Updated: Dec 9, 2020

For reals?


Last month my sister was out to dinner with Mom and two of our cousins. A woman at an adjacent table kept looking over at them, finally speaking up when they got up to leave. She praised my sister on being such a wonderful care partner to our mother, told her that she was a See's Candy rep, and asked if she could send Mom a box of chocolates. The Other Girl replied that Mom loved chocolates and that as Mom's birthday was the following week, the gift would be that much more special. My sister promptly forgot all about it until the chocolates arrived, as promised, on our doorstep on Valentine's Day (Mother's birthday). Mom is all grins when a box of chocolates gets open, and as she munched away The Other Girl relayed the story to me. That got me thinking...


YOU MEAN WE COULD BE GETTING SWAG FROM THIS DEMENTIA THING!? FREE STUFF? FOR FREE??? Why didn't someone tell me this before?


A little background here; my father was notoriously cheap. About 90% of the stories told at his memorial involved his frugality, each one of which had us laughing through our tears.


I once drove with my father from Oregon City to Canby, a distance of about 9 miles, in which my dad was ELATED to show me that he had found a route that allowed him to coast all the way to our destination, thus saving him pennies in gas money. I'm talking cheap.

I, being my father's daughter, have inherited a bit of this trait. Not to the legendary extent that my father achieved, but I light up like a bone-dry Christmas tree on fire at the prospect of getting something, anything for free.
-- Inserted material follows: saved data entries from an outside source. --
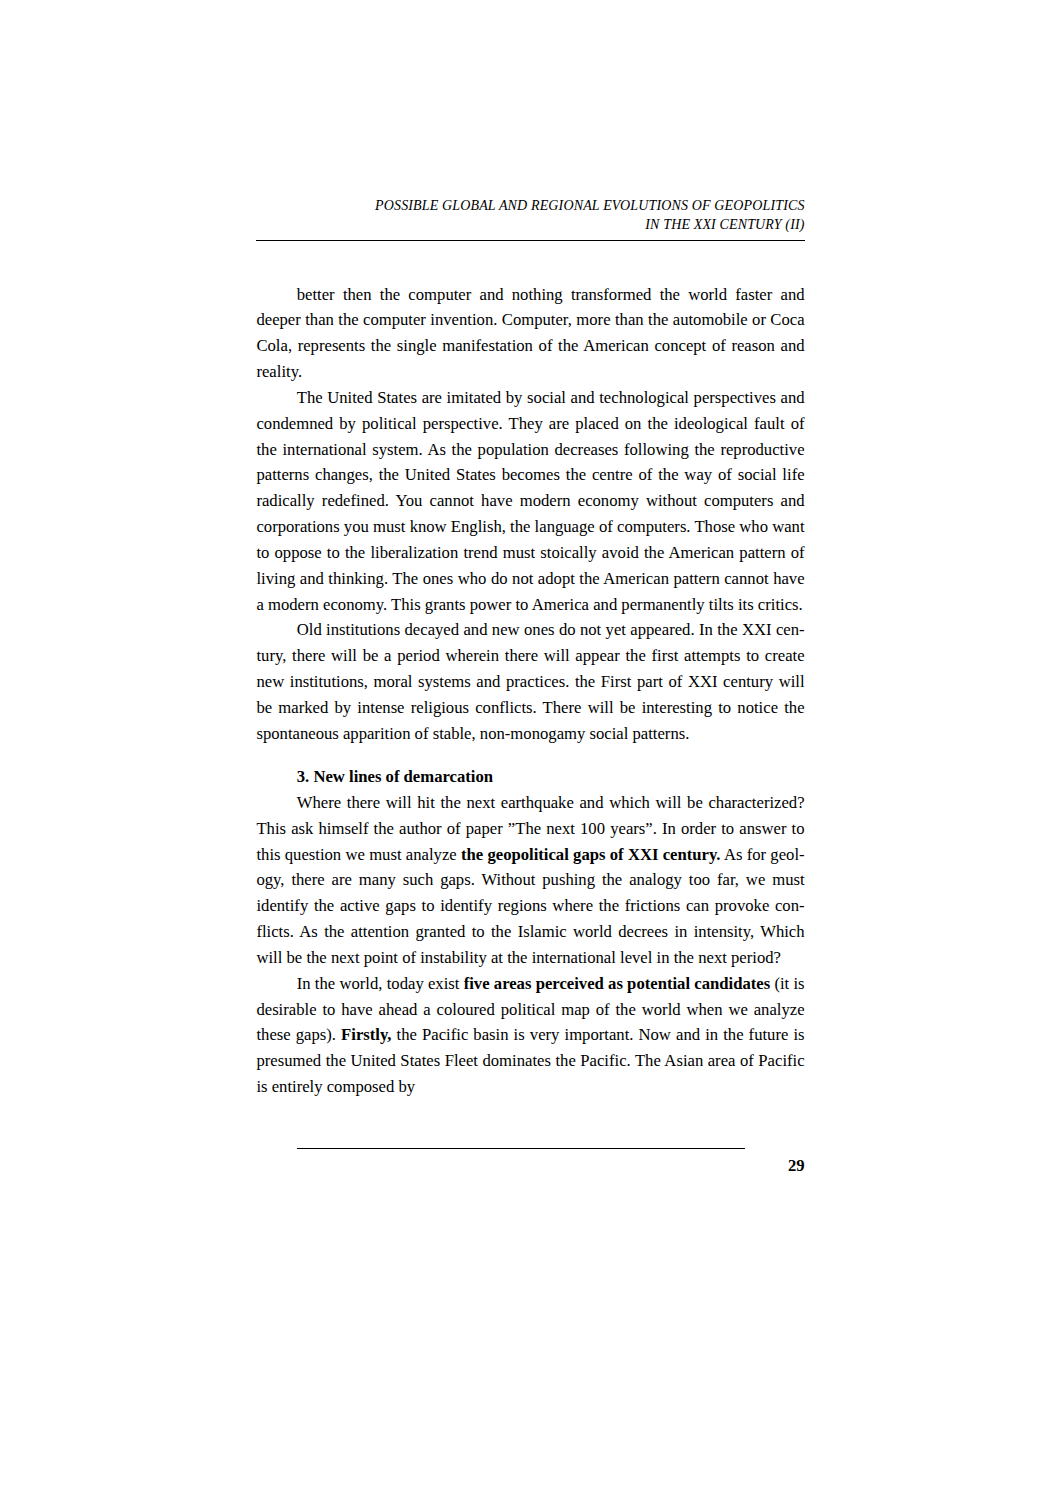POSSIBLE GLOBAL AND REGIONAL EVOLUTIONS OF GEOPOLITICS IN THE XXI CENTURY (II)
better then the computer and nothing transformed the world faster and deeper than the computer invention. Computer, more than the automobile or Coca Cola, represents the single manifestation of the American concept of reason and reality.
The United States are imitated by social and technological perspectives and condemned by political perspective. They are placed on the ideological fault of the international system. As the population decreases following the reproductive patterns changes, the United States becomes the centre of the way of social life radically redefined. You cannot have modern economy without computers and corporations you must know English, the language of computers. Those who want to oppose to the liberalization trend must stoically avoid the American pattern of living and thinking. The ones who do not adopt the American pattern cannot have a modern economy. This grants power to America and permanently tilts its critics.
Old institutions decayed and new ones do not yet appeared. In the XXI century, there will be a period wherein there will appear the first attempts to create new institutions, moral systems and practices. the First part of XXI century will be marked by intense religious conflicts. There will be interesting to notice the spontaneous apparition of stable, non-monogamy social patterns.
3. New lines of demarcation
Where there will hit the next earthquake and which will be characterized? This ask himself the author of paper ”The next 100 years”. In order to answer to this question we must analyze the geopolitical gaps of XXI century. As for geology, there are many such gaps. Without pushing the analogy too far, we must identify the active gaps to identify regions where the frictions can provoke conflicts. As the attention granted to the Islamic world decrees in intensity, Which will be the next point of instability at the international level in the next period?
In the world, today exist five areas perceived as potential candidates (it is desirable to have ahead a coloured political map of the world when we analyze these gaps). Firstly, the Pacific basin is very important. Now and in the future is presumed the United States Fleet dominates the Pacific. The Asian area of Pacific is entirely composed by
29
So... I've been trying very hard lately to recreate my sister's experience.


At restaurants, movie box office lines, the Clinique counter, I tell Mom, "Act sad. Then when I say something to you look real happy, like I just handed you the keys to the kingdom, okay, Mom?" She will acquiesce, but my mother was never much of an actress, and I'm pretty sure she's not really listening to me anyway, just proffering what she guesses is the appropriate response to shut me up.


I had high hopes when we went to a piano recital at a piano store that we would be coming home with a piano! "Look crazy, Mom." She had already complied because, you know... it's her natural look these days, but nothing. Nobody offered us a piano, or piano lessons, or even volunteered directions to the bathroom when it was obvious that we needed one.

Clearly, I'm doing something wrong. Perchance it's the very act of attempting to leverage my mother's condition into free goods and services. Most likely there's some amoral behavior in there, but I gotta tell 'ya, my dad would be proud.